## fWAR and rWAR

During 2010, Baseball-Reference unveiled a new feature: current and historical WAR values on each of its player pages. This WAR (referred to as rWAR) uses the same framework as FanGraphs’ version (fWAR) — in that it attempts to encapsulate a player’s total value to their team in one stat — but has three main differences:

● Pitcher Value. fWAR uses FIP to calculate WAR for pitchers — making it defense independent — while rWAR takes a pitcher’s actual Runs Allowed and adjusts that to account for their opponents, team defense, park, and role.

For more on why we believe FIP is the best metric to use when calculating WAR, see the Library page on Pitcher WAR values.

● Calculating Defense (2002-Present). For recent seasons, each system uses a different defensive metric. fWAR uses UZR, while rWAR uses Total Zone. UZR is considered more accurate, but is only available from 2002 onward, while TotalZone values can be calculated for any player in baseball history. As such, fWAR uses UZR for every year from 2002 onward, and it uses Total Zone for earlier seasons.

● Baserunning. Both rWAR and fWAR includes base running, although they use different metrics. fWAR uses Ultimate Base Running (UBR) & Weighted Stolen Base Runs (wSB), while rWAR uses their own linear-weights-based system.

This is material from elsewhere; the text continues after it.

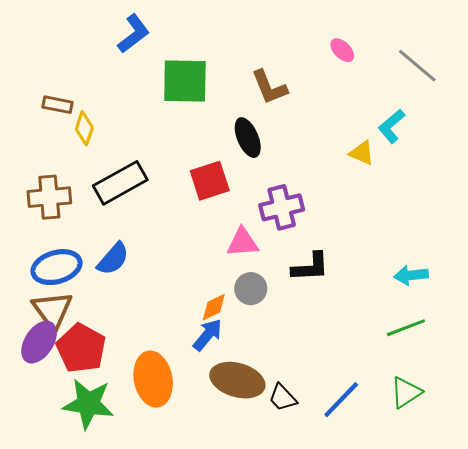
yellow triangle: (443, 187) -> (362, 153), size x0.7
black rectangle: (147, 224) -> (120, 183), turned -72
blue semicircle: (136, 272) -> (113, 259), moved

Until early 2013, it used to be that another significant difference between the two systems was that each calculated Replacement Level differently. That has since been changed, and both sites now calculate replacement level the same way:

This new unified replacement level is now set at 1,000 WAR per 2,430 Major League games, which is the number of wins available in a 162 game season played by 30 teams. Or, an easier way to put it is that our new replacement level is now equal to a .294 winning percentage, which works out to 47.7 wins over a full season.

As a result of the differences listed above, rWAR values typically come in lower than fWAR values, meaning a 6 rWAR is more impressive than 6 fWAR. But it’s worth noting that the two systems are more alike than they are different, and that their different calculations should be viewed as a feature, not a bug.